Only the lines from the one containing "### Goal summary" through the end of the material are to be echoed, each exactly as it appears.

---

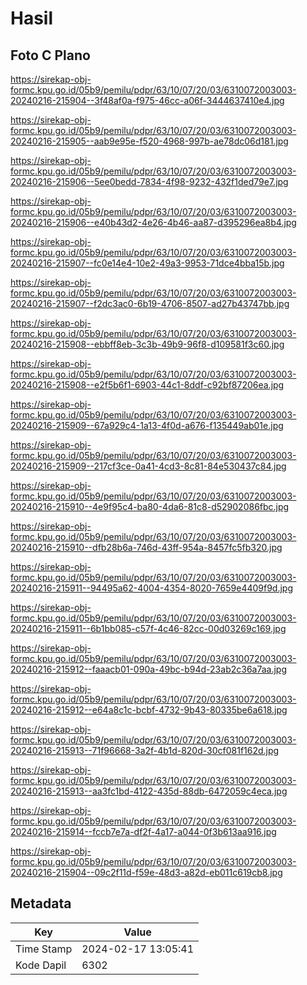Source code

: # Hasil

## Foto C Plano

https://sirekap-obj-formc.kpu.go.id/05b9/pemilu/pdpr/63/10/07/20/03/6310072003003-20240216-215904--3f48af0a-f975-46cc-a06f-3444637410e4.jpg

https://sirekap-obj-formc.kpu.go.id/05b9/pemilu/pdpr/63/10/07/20/03/6310072003003-20240216-215905--aab9e95e-f520-4968-997b-ae78dc06d181.jpg

https://sirekap-obj-formc.kpu.go.id/05b9/pemilu/pdpr/63/10/07/20/03/6310072003003-20240216-215906--5ee0bedd-7834-4f98-9232-432f1ded79e7.jpg

https://sirekap-obj-formc.kpu.go.id/05b9/pemilu/pdpr/63/10/07/20/03/6310072003003-20240216-215906--e40b43d2-4e26-4b46-aa87-d395296ea8b4.jpg

https://sirekap-obj-formc.kpu.go.id/05b9/pemilu/pdpr/63/10/07/20/03/6310072003003-20240216-215907--fc0e14e4-10e2-49a3-9953-71dce4bba15b.jpg

https://sirekap-obj-formc.kpu.go.id/05b9/pemilu/pdpr/63/10/07/20/03/6310072003003-20240216-215907--f2dc3ac0-6b19-4706-8507-ad27b43747bb.jpg

https://sirekap-obj-formc.kpu.go.id/05b9/pemilu/pdpr/63/10/07/20/03/6310072003003-20240216-215908--ebbff8eb-3c3b-49b9-96f8-d109581f3c60.jpg

https://sirekap-obj-formc.kpu.go.id/05b9/pemilu/pdpr/63/10/07/20/03/6310072003003-20240216-215908--e2f5b6f1-6903-44c1-8ddf-c92bf87206ea.jpg

https://sirekap-obj-formc.kpu.go.id/05b9/pemilu/pdpr/63/10/07/20/03/6310072003003-20240216-215909--67a929c4-1a13-4f0d-a676-f135449ab01e.jpg

https://sirekap-obj-formc.kpu.go.id/05b9/pemilu/pdpr/63/10/07/20/03/6310072003003-20240216-215909--217cf3ce-0a41-4cd3-8c81-84e530437c84.jpg

https://sirekap-obj-formc.kpu.go.id/05b9/pemilu/pdpr/63/10/07/20/03/6310072003003-20240216-215910--4e9f95c4-ba80-4da6-81c8-d52902086fbc.jpg

https://sirekap-obj-formc.kpu.go.id/05b9/pemilu/pdpr/63/10/07/20/03/6310072003003-20240216-215910--dfb28b6a-746d-43ff-954a-8457fc5fb320.jpg

https://sirekap-obj-formc.kpu.go.id/05b9/pemilu/pdpr/63/10/07/20/03/6310072003003-20240216-215911--94495a62-4004-4354-8020-7659e4409f9d.jpg

https://sirekap-obj-formc.kpu.go.id/05b9/pemilu/pdpr/63/10/07/20/03/6310072003003-20240216-215911--6b1bb085-c57f-4c46-82cc-00d03269c169.jpg

https://sirekap-obj-formc.kpu.go.id/05b9/pemilu/pdpr/63/10/07/20/03/6310072003003-20240216-215912--faaacb01-090a-49bc-b94d-23ab2c36a7aa.jpg

https://sirekap-obj-formc.kpu.go.id/05b9/pemilu/pdpr/63/10/07/20/03/6310072003003-20240216-215912--e64a8c1c-bcbf-4732-9b43-80335be6a618.jpg

https://sirekap-obj-formc.kpu.go.id/05b9/pemilu/pdpr/63/10/07/20/03/6310072003003-20240216-215913--71f96668-3a2f-4b1d-820d-30cf081f162d.jpg

https://sirekap-obj-formc.kpu.go.id/05b9/pemilu/pdpr/63/10/07/20/03/6310072003003-20240216-215913--aa3fc1bd-4122-435d-88db-6472059c4eca.jpg

https://sirekap-obj-formc.kpu.go.id/05b9/pemilu/pdpr/63/10/07/20/03/6310072003003-20240216-215914--fccb7e7a-df2f-4a17-a044-0f3b613aa916.jpg

https://sirekap-obj-formc.kpu.go.id/05b9/pemilu/pdpr/63/10/07/20/03/6310072003003-20240216-215904--09c2f11d-f59e-48d3-a82d-eb011c619cb8.jpg


## Metadata

| Key        | Value               |
| ---------- | ------------------- |
| Time Stamp | 2024-02-17 13:05:41 |
| Kode Dapil | 6302                |



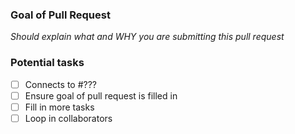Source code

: ### Goal of Pull Request

*Should explain what and WHY you are submitting this pull request*

### Potential tasks

  - [ ] Connects to #???
  - [ ] Ensure goal of pull request is filled in
  - [ ] Fill in more tasks
  - [ ] Loop in collaborators
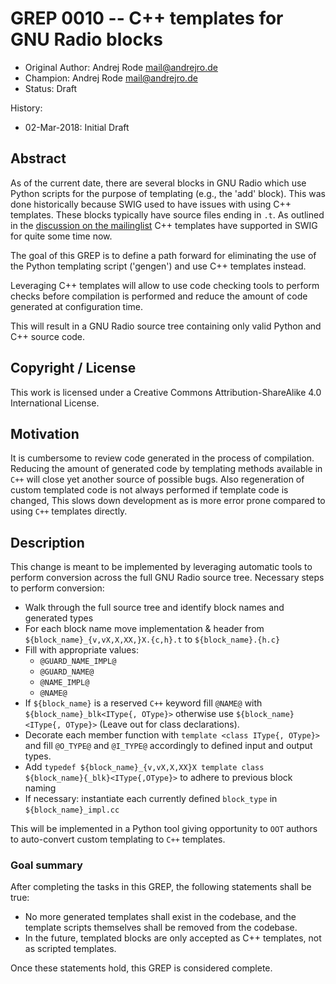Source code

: # GREP 0010 -- C++ templates for GNU Radio blocks

- Original Author: Andrej Rode <mail@andrejro.de>
- Champion: Andrej Rode <mail@andrejro.de>
- Status: Draft

History:
- 02-Mar-2018: Initial Draft

## Abstract

As of the current date, there are several blocks in GNU Radio which use Python
scripts for the purpose of templating (e.g., the 'add' block). This was done
historically because SWIG used to have issues with using C++ templates. These
blocks typically have source files ending in `.t`.
As outlined in the [discussion on the mailinglist](https://lists.gnu.org/archive/html/discuss-gnuradio/2007-08/msg00361.html)
C++ templates have supported in SWIG for quite some time now.

The goal of this GREP is to define a path forward for eliminating the use of
the Python templating script ('gengen') and use C++ templates instead.

Leveraging C++ templates will allow to use code checking tools to perform checks
before compilation is performed and reduce the amount of code generated at
configuration time.

This will result in a GNU Radio source tree containing only valid Python and C++
source code.

## Copyright / License

This work is licensed under a Creative Commons Attribution-ShareAlike 4.0 International License.

## Motivation

It is cumbersome to review code generated in the process of compilation. Reducing the amount of generated code by templating methods available in `C++` will close yet another source of possible bugs. Also regeneration of custom templated code is not always performed if template code is changed, This slows down development as is more error prone compared to using `C++` templates directly.

## Description

This change is meant to be implemented by leveraging automatic tools to perform conversion across the full GNU Radio source tree.
Necessary steps to perform conversion:
 - Walk through the full source tree and identify block names and generated types
 - For each block name move implementation & header from `${block_name}_{v,vX,X,XX,}X.{c,h}.t` to `${block_name}.{h.c}`
 - Fill with appropriate values:
   - `@GUARD_NAME_IMPL@`
   - `@GUARD_NAME@`
   - `@NAME_IMPL@`
   - `@NAME@`
 - If `${block_name}` is a reserved `C++` keyword fill `@NAME@` with `${block_name}_blk<IType{, OType}>` otherwise use `${block_name}<IType{, OType}>` (Leave out <Type> for class declarations).
 - Decorate each member function with `template <class IType{, OType}>` and fill `@O_TYPE@` and `@I_TYPE@` accordingly to defined input and output types.
 - Add `typedef ${block_name}_{v,vX,X,XX}X template class ${block_name}{_blk}<IType{,OType}>` to adhere to previous block naming
 - If necessary: instantiate each currently defined `block_type` in `${block_name}_impl.cc`

This will be implemented in a Python tool giving opportunity to `OOT` authors to auto-convert custom templating to `C++` templates.

### Goal summary

After completing the tasks in this GREP, the following statements shall be true:
- No more generated templates shall exist in the codebase, and the template
  scripts themselves shall be removed from the codebase.
- In the future, templated blocks are only accepted as C++ templates, not as
  scripted templates.

Once these statements hold, this GREP is considered complete.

---

• **SOLUTION FOR THIS EXERCISE**
### Goal summary

After completing the tasks in this GREP, the following statements shall be true:
- No more generated templates shall exist in the codebase, and the template
  scripts themselves shall be removed from the codebase.
- In the future, templated blocks are only accepted as C++ templates, not as
  scripted templates.

Once these statements hold, this GREP is considered complete.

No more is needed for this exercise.